A very Ideal Idyl of the (we hope not very remote) Future.

COME into "the Garden," MAUD!

For the Mudford blight is flown;

Come into "the Garden," MAUD!

I am here by the "Hummums" alone;

No garbage stenches are wafted abroad,

And the slime from the pavement's gone.

For a breeze of morning blows,

Yet my hand is not compelled

To hold up my handkerchief close to my nose,

As it had to be always held,

When the shops in the market of old would unclose,

And the cry of the porters swelled.

All night have the suburbs heard

The wheels of the waggons grind;

All night has the driver, with seldom a word,

His horses nodded behind;

And your waggoner is as early a bird

As in Babylon one may find.

I say to myself, "No, there is not one

To block up the street and stay

Till the hum of the City hath well begun."

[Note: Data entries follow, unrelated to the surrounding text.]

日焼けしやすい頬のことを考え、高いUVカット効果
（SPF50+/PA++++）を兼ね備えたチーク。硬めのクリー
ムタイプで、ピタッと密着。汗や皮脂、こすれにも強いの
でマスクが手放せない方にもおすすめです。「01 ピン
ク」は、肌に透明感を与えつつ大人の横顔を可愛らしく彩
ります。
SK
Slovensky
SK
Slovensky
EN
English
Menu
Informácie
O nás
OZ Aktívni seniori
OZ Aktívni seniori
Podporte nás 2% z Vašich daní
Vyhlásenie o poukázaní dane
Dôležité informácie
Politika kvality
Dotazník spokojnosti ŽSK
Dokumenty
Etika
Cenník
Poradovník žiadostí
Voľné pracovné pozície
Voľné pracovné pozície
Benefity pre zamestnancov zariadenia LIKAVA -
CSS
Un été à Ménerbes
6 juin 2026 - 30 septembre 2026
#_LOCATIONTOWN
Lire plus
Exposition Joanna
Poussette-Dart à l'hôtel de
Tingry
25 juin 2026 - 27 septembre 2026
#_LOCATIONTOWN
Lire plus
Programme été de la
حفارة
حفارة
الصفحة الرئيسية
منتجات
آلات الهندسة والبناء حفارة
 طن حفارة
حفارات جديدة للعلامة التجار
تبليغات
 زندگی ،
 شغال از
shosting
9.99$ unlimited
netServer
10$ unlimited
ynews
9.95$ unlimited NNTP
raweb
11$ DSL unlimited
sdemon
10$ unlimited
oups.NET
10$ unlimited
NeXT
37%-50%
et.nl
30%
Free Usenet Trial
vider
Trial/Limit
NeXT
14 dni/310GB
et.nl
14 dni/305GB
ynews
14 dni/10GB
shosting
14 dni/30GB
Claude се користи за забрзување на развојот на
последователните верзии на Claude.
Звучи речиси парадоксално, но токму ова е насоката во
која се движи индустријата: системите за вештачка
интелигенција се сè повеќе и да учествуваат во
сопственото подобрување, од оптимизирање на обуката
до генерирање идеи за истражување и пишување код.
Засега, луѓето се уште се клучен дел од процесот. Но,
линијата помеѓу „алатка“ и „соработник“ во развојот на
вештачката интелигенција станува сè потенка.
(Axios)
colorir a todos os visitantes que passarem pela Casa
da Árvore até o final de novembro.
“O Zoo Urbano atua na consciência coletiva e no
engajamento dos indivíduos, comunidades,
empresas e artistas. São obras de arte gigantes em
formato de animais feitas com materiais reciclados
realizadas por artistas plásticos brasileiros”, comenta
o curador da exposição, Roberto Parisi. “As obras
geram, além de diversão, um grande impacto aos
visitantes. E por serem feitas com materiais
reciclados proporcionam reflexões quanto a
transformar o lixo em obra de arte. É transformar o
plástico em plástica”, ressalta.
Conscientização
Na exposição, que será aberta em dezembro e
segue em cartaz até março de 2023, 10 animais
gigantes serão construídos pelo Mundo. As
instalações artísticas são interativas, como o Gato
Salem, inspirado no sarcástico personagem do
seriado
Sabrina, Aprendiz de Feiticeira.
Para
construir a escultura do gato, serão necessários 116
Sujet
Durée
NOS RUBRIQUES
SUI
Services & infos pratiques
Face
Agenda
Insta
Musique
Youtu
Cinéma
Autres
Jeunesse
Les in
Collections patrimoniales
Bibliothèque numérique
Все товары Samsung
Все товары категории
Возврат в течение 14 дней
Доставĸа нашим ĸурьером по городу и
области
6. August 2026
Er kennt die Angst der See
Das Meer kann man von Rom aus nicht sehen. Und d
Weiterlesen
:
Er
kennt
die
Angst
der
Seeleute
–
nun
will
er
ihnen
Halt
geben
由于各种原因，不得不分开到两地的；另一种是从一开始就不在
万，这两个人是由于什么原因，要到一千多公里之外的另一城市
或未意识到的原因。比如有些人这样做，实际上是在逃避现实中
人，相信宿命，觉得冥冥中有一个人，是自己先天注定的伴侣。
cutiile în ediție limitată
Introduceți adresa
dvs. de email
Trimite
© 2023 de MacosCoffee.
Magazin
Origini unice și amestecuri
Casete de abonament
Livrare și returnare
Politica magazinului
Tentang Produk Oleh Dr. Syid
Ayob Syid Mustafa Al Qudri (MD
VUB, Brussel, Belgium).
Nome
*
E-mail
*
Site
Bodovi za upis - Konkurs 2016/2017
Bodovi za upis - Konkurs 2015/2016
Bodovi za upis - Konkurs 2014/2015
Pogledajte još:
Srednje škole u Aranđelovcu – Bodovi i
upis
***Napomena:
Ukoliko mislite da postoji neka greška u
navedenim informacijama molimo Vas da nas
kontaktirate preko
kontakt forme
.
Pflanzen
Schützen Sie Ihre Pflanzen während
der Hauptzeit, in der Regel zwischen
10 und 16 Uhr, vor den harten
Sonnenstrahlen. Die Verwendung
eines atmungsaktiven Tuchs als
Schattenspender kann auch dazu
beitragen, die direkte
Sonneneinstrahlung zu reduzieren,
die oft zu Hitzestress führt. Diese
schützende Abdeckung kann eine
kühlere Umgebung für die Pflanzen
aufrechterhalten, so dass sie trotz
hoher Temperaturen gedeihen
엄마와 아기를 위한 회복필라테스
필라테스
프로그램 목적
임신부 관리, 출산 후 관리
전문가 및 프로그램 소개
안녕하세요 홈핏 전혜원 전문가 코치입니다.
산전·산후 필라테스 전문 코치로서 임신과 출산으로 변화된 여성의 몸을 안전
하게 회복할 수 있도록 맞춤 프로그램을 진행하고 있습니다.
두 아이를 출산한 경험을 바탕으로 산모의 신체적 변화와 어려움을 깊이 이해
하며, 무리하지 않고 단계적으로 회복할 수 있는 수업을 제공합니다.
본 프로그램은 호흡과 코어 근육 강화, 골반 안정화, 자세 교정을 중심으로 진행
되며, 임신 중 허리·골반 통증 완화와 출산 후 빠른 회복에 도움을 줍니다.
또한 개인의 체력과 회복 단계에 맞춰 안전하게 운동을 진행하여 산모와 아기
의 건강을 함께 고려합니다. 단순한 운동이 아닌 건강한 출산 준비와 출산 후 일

I chortle in joyaunce gay.

"Now half to the Southern suburbs are gone,

And half to the North. Hooray!

Low on the wood, and loud on the stone

The last wheel echoes away."

I say, this is better now, goodness knows,

Than it was but a short time syne.

Oho! my Lord Duke, I am glad to suppose

That much of the credit is thine,

And that I need not go softly and hold my nose,

Or feel sick like a man on the brine.

No scent of rank refuse goes into my blood

As I stand in the central hall;

And long in "the Garden" I've strolled and stood,

Without feeling qualmish at all.

And I say, "This is really exceeding good,

An improvement that's far from small."

The paths, roads, and gutters are almost sweet,

And the stodge, like fœtid size,

That used to impede one, and foul one's feet,

No longer offends one's eyes.

'Tis a pleasantish place for two lovers to meet—

Quite an urban paradise.

So, sweetest, most sensitive-nostril'd of girls,

Come hither!—the stenches are gone.

Foul dust blows no more in malodorous whirls,

No cabbage-leaves rot in the sun,

Damp-reek from choked gutter won't straighten your curls,

So come—'twill be really good fun!

Punch, December 16, 1882.

Punch has long been calling attention to the disgraceful condition of Covent Garden Market, but hitherto without the slightest success. The Duke of Bedford appears to totally ignore the fact that property has its duties, as well as its privileges; and it seems probable that even the simplest remedies and improvements on his estate will be neglected, until public attention is drawn to the foul market and its adjacent slums, by the outbreak of some epidemic.

There was another parody of "Come into the Garden, Maud," in Punch, May 23, 1868.